In its citizen petitions and in court filings, AstraZeneca raises issues with the possible omission (or inclusion) in generic drug labeling of, among other things, information in Table 2 of the products’ labeling concerning glucose-related data and information. AstraZeneca argues that the omission of such information in generic drug labeling would make a generic product less safe or effective for the remaining non-protected conditions of use of SEROQUEL or SEROQUEL XR and that the inclusion of such information would run afoul of the company’s exclusivity rights. According to AstraZeneca:
FDA has periodically required AstraZeneca to revise its label to include new information concerning the use of Seroquel. Some of this new information in the Seroquel label is based on Seroquel XR protected data that cannot be included in a generic drug’s labeling until the associated data exclusivity periods have expired. If FDA were to permit a generic to omit such information from its labeling – after requiring its inclusion in the labeling for Seroquel – the agency would run afoul of the Administrative Procedure Act's prohibition on arbitrary and capricious agency action. [(Emphasis added)]

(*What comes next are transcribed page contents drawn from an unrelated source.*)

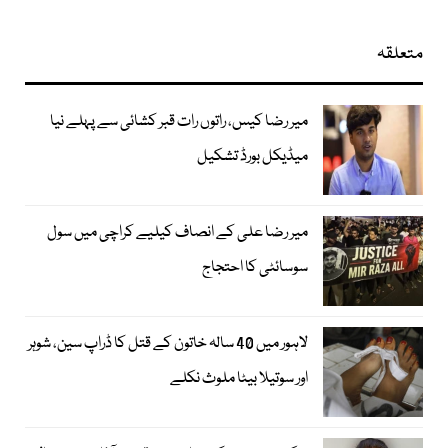
متعلقہ
میر رضا کیس، راتوں رات قبر کشائی سے پہلے نیا
میڈیکل بورڈ تشکیل
میر رضا علی کے انصاف کیلیے کراچی میں سول
سوسائٹی کا احتجاج
لاہور میں 40 سالہ خاتون کے قتل کا ڈراپ سین، شوہر
اور سوتیلا بیٹا ملوث نکلے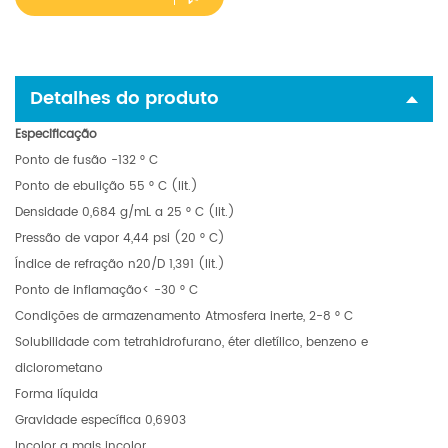
Detalhes do produto
Especificação
Ponto de fusão -132 ° C
Ponto de ebulição 55 ° C (lit.)
Densidade 0,684 g/mL a 25 ° C (lit.)
Pressão de vapor 4,44 psi (20 ° C)
Índice de refração n20/D 1,391 (lit.)
Ponto de inflamação< -30 ° C
Condições de armazenamento Atmosfera inerte, 2-8 ° C
Solubilidade com tetrahidrofurano, éter dietílico, benzeno e
diclorometano
Forma líquida
Gravidade específica 0,6903
Incolor a mais incolor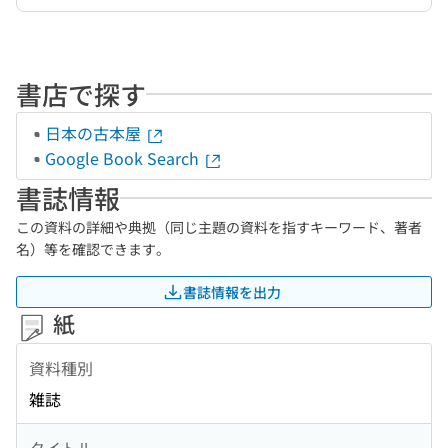
書店で探す
日本の古本屋
Google Book Search
書誌情報
この資料の詳細や典拠（同じ主題の資料を指すキーワード、著者
名）等を確認できます。
書誌情報を出力
紙
資料種別
雑誌
タイトル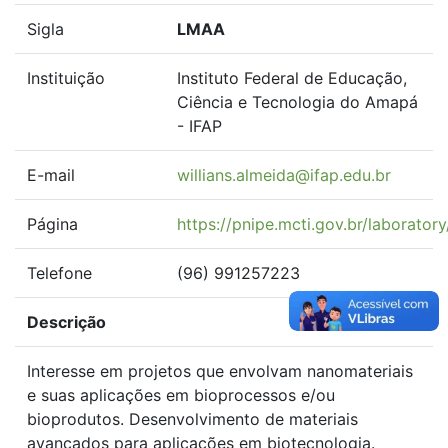
Sigla
LMAA
Instituição
Instituto Federal de Educação,
Ciência e Tecnologia do Amapá
- IFAP
E-mail
willians.almeida@ifap.edu.br
Página
https://pnipe.mcti.gov.br/laborator
Telefone
(96) 991257223
Descrição
Interesse em projetos que envolvam nanomateriais
e suas aplicações em bioprocessos e/ou
bioprodutos. Desenvolvimento de materiais
avançados para aplicações em biotecnologia.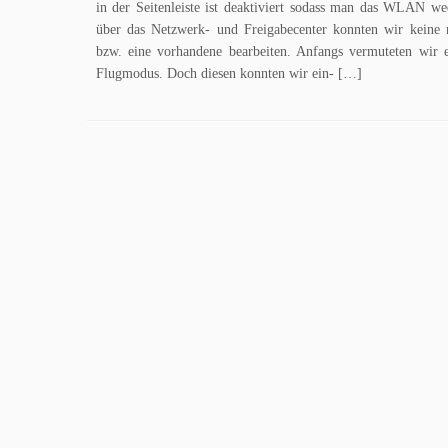
in der Seitenleiste ist deaktiviert sodass man das WLAN we
über das Netzwerk- und Freigabecenter konnten wir kein
bzw. eine vorhandene bearbeiten. Anfangs vermuteten wir
Flugmodus. Doch diesen konnten wir ein- […]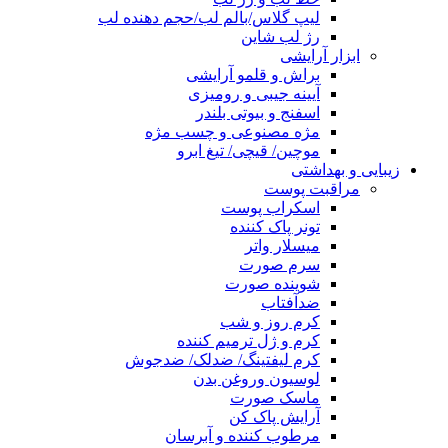
لیپ گلاس/بالم لب/حجم دهنده لب
رژ لب شاین
ابزار آرایشی
براش و قلمو آرایشی
آیینه جیبی و رومیزی
اسفنج و بیوتی بلندر
مژه مصنوعی و چسب مژه
موچین/ قیچی/ تیغ ابرو
زیبایی و بهداشتی
مراقبت پوست
اسکراب پوست
تونر پاک کننده
میسلار واتر
سرم صورت
شوینده صورت
ضدآفتاب
کرم روز و شب
کرم و ژل ترمیم کننده
کرم لیفتینگ/ ضدلک/ ضدجوش
لوسیون وروغن بدن
ماسک صورت
آرایش پاک کن
مرطوب کننده و آبرسان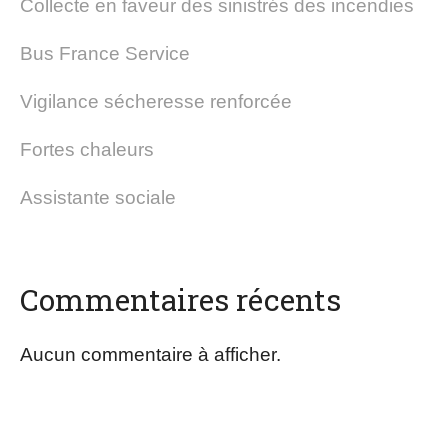
Collecte en faveur des sinistrés des incendies
Bus France Service
Vigilance sécheresse renforcée
Fortes chaleurs
Assistante sociale
Commentaires récents
Aucun commentaire à afficher.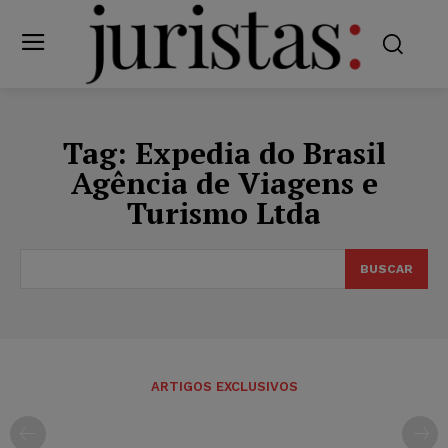
Tag:
Expedia do Brasil
Agência de Viagens e
Turismo Ltda
BUSCAR
ARTIGOS EXCLUSIVOS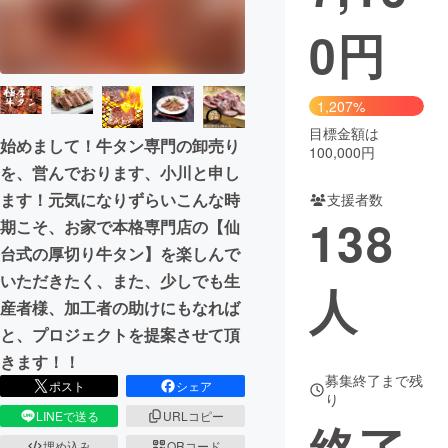
0
円
まちづくり・地域活性化
CAMPFIRE for Social Good
CAMPFIRE Creation
1,207%
CAMPFIREふるさと納税
machi-ya
コミュニティ
目標金額は
始めまして！牛タン専門の卸売り
100,000円
を、営んでおります、小川と申し
ます！元気になりずらいこんな時
支援者数
138
期こそ、お家で本格専門店の【仙
台式の厚切り牛タン】を楽しんで
いただきたく、また、少しでも生
人
産者様、加工者の助けにもなれば
と、プロジェクトを提案させて頂
きます！！
募集終了まで残
ポスト
シェア
り
LINEで送る
URLコピー
埋め込み
QRコード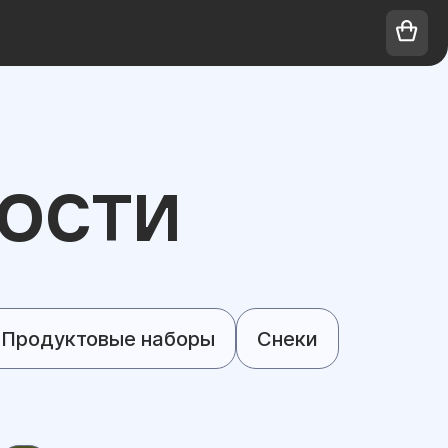
ДОСТИ
Продуктовые наборы
Снеки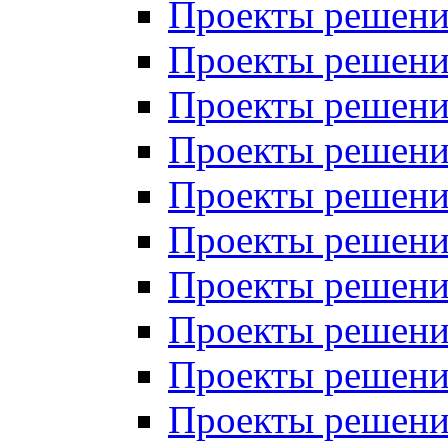
Проекты решений
Проекты решений
Проекты решений
Проекты решений
Проекты решений
Проекты решений
Проекты решений
Проекты решений
Проекты решений
Проекты решений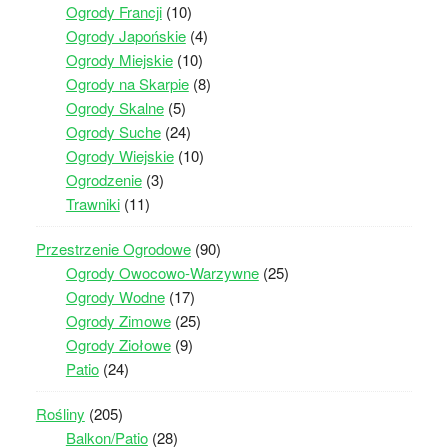
Ogrody Francji
(10)
Ogrody Japońskie
(4)
Ogrody Miejskie
(10)
Ogrody na Skarpie
(8)
Ogrody Skalne
(5)
Ogrody Suche
(24)
Ogrody Wiejskie
(10)
Ogrodzenie
(3)
Trawniki
(11)
Przestrzenie Ogrodowe
(90)
Ogrody Owocowo-Warzywne
(25)
Ogrody Wodne
(17)
Ogrody Zimowe
(25)
Ogrody Ziołowe
(9)
Patio
(24)
Rośliny
(205)
Balkon/Patio
(28)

FDA has already tentatively approved several ANDAs for generic versions of both SEROQUEL and SEROQUEL XR.
Given FDA’s non-response petition denials, some might have thought AstraZeneca would be in a bind. There is no substantive, “on the merits” petition decision for them to challenge. Nevertheless, AstraZeneca filed suit saying that FDA’s failure to provide a substantive decision violates the APA:
By refusing to grant AstraZeneca's Citizen Petitions, and in departing from its past practices in refusing even to reach the merits of those Petitions, FDA seeks to deprive AstraZeneca of its rights to due process and meaningful judicial review, and to insulate its unlawful conduct from judicial scrutiny under the [APA]. AstraZeneca accordingly seeks a ruling from this Court that FDA is prohibited from granting final approval to any generic version of Seroquel or Seroquel XR until after December 2, 2012, the expiration of AstraZeneca's statutory exclusivity rights protecting clinical data that must be included in the label of any generic version of those products.
AstraZeneca is seeking an expedited briefing schedule. We’ll keep you updated as the case progresses.